Load the tidyverse package.
library(tidyverse)
data <- read_csv("data/chds6162_data.csv")
## Rows: 1236 Columns: 23
## ── Column specification ─────────────────────────────────────────────────────────────────────────────────
## Delimiter: ","
## chr (1): drace
## dbl (22): id, pluralty, outcome, date, gestation, sex, wt, parity, race, age, ed, ht, wt.1, dage, ded...
##
## ℹ Use `spec()` to retrieve the full column specification for this data.
## ℹ Specify the column types or set `show_col_types = FALSE` to quiet this message.

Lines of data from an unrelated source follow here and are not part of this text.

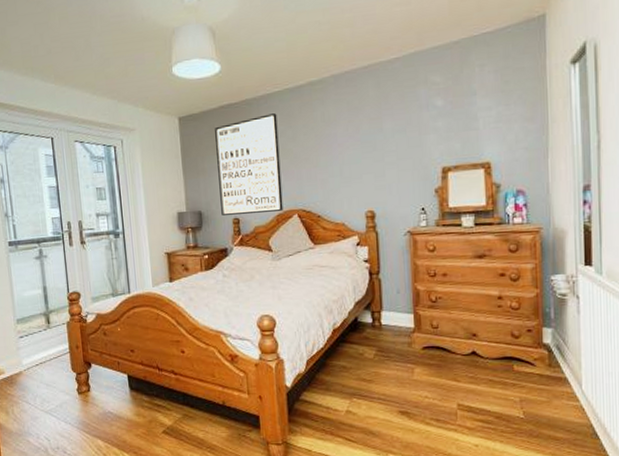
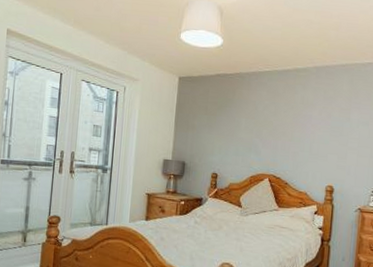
wall art: present [215,113,284,215] -> none [202,89,264,173]

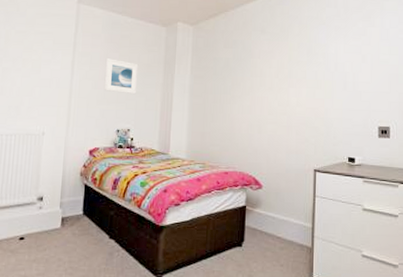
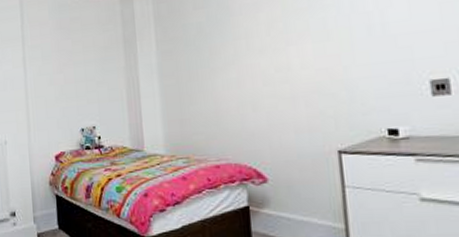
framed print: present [104,58,139,95] -> none [59,47,97,86]

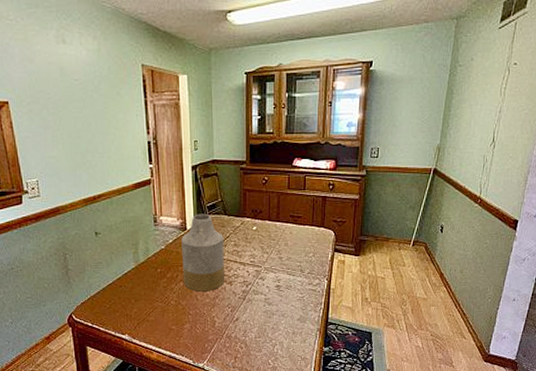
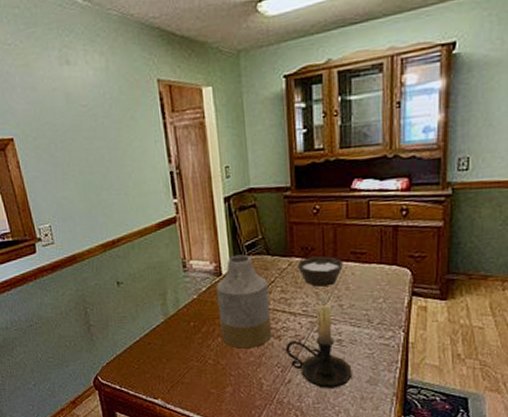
candle holder: none [235,246,287,325] -> present [285,291,353,389]
bowl: none [248,218,284,242] -> present [297,256,343,287]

With the function select we can select variables
(columns) from the larger data frame.
Use select to show just the gestation
variable.
data_ges <- data %>%
select(gestation)
We can also select a range of columns.
select all the variables that belong to the father (they
had a “d” in front of them) drace to dwt.
data %>%
select(drace:dwt)
#What about just the id column and everything after the father information?
data %>%
select(id, marital:last_col())
We can drop variables using the -var format. Drop the
marital variable.
data %>%
select(-(marital))
art by @allison_horst
We use mutate we make new variables or change existing
ones.
Create a new variable with a specific value
Create a new variable called data_decade. Imagine that
you will be merging this dataset from 61-62 to dataset from the 70’s. To
make it easier, you will create this variable with the value “60s.”
data %>%
mutate(data_decade = "60s")
Create a new variable based on other variables
Create a new variable called wt_k. This variable will
give you information about mom’s weight pre-pregnancy(wt)
in kilos (1 pound = .454 kilos).
data %>%
mutate(wt_k = wt*.454)
# too many decimals? let's round things
data %>%
mutate(wt_k = round((wt*.454),2))